**Exercise details:** Copy the quilting blog post from "I also got a" to "a good selection.", changing "students" to "class members".

**Given passage:**
--------------------------------------------------

I got some time to work on the art quilt today. The first job was to finish the leg, it was only a couple of pieces but I think they make quite a difference. Then I needed to get on with her shoes. Maybe having a few days break had it's advantages, I've had time  to think about the colour of them. I've ended up going much more subtle than I had been planning. I finally went with blue, see quite restrained.
 After putting on the first piece I did wonder if I had made the right choice. I started with the darkest shade again. This made sure that any of the purple would be covered and hopefully the blue would be as intense as possible. I don't know that the photos really show how loud it was, but it really did make me wonder.

I decided to press on. The colours looked good off the quilt so I thought it was worth getting a good look at the effect. If I had to redo this section it wouldn't be too bad. Just adding one shade lighter started to give me hope. I wonder if part of the problem was just seeing such a large block of colour on a fairly complete image.

As each layer comes into place the shoes come to life. I love this part, where you can actually see the image appearing. After closing up the sewing room I realised that I had missed at least one piece on her shoes, but that can wait for another day. I will do another check over the whole image. I will look for any pieces that aren't quite the right shade and any details I have missed, then it will be time to quilt it. Yes that's right. My applique is not bonded or stitched until it is quilted. If the frame had been free I would have built to top in situ and quilted as soon as an area was laid in place. I find this method gives me the softest thinnest quilt, which for these is what matters to me.

Friday, August 19, 2011

Just like Christmas

My latest thread order has just arrived, yummy isn't it. Believe it or not most of the box is full of prewound bobbins. Yeah that's quite a few bobbins, but with cotton prices rising and shipping cost going the same way it makes sense to stock up. I do find it odd how much Kelly Green I get through. I had to get prewounds and a cone to be sure I would have enough. I really like the new blues that arrived. I'm sure they won't last long.

I also got a supply of Glitter thread for my machine quilting classes, it's been one of the most popular threads I demo with so I can now offer it for sale to my students. I can't afford to keep all the shades but I hope I got a good selection.

Well back to the art quilt. I'll show you how I'm doing later.

--------------------------------------------------

**Excerpted records:**
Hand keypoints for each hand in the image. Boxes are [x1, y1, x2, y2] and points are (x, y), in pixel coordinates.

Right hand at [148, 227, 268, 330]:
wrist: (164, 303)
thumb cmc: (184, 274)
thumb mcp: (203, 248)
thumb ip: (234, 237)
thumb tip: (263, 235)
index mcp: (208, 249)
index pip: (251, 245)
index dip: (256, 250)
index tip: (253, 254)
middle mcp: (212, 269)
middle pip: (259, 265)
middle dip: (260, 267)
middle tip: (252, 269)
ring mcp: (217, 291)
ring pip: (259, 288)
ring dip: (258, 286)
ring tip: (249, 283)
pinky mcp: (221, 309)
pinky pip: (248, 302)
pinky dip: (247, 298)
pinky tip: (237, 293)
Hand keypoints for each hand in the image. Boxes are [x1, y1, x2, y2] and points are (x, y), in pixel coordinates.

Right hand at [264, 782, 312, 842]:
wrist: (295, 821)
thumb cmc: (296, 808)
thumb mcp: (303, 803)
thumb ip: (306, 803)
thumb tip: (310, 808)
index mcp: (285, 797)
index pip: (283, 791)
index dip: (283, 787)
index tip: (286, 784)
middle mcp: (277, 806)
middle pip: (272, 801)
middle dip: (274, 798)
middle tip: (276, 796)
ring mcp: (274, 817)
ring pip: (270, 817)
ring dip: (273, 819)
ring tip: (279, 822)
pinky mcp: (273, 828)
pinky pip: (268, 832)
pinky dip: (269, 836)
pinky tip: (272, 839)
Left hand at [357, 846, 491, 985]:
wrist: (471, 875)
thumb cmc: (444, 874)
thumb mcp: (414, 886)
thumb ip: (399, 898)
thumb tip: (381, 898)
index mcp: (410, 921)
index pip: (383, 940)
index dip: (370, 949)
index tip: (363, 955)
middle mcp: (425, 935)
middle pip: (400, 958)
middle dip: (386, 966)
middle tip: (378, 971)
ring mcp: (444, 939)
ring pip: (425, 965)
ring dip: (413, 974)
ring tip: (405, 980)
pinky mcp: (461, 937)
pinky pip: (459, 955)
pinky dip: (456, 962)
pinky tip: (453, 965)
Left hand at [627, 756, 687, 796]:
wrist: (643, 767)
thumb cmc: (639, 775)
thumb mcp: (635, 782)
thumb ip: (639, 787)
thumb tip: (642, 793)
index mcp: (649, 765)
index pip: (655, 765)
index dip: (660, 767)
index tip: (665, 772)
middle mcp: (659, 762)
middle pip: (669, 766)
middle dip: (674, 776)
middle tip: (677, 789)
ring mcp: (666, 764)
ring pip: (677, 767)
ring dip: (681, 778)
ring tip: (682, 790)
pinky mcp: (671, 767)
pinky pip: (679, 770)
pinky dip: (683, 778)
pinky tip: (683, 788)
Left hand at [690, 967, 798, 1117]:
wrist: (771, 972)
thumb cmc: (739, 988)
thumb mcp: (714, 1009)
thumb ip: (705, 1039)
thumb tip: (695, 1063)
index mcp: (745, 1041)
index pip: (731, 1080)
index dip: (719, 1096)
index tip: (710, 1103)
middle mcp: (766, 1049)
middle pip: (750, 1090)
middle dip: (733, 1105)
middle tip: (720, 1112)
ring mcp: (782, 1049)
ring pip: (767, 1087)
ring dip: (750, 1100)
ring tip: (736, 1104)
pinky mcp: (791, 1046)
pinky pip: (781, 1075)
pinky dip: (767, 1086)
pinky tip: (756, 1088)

--------------------------------------------------

**Written answer:**
I also got a supply of Glitter thread for my machine quilting classes, it's been one of the most popular threads I demo with so I can now offer it for sale to my class members. I can't afford to keep all the shades but I hope I got a good selection.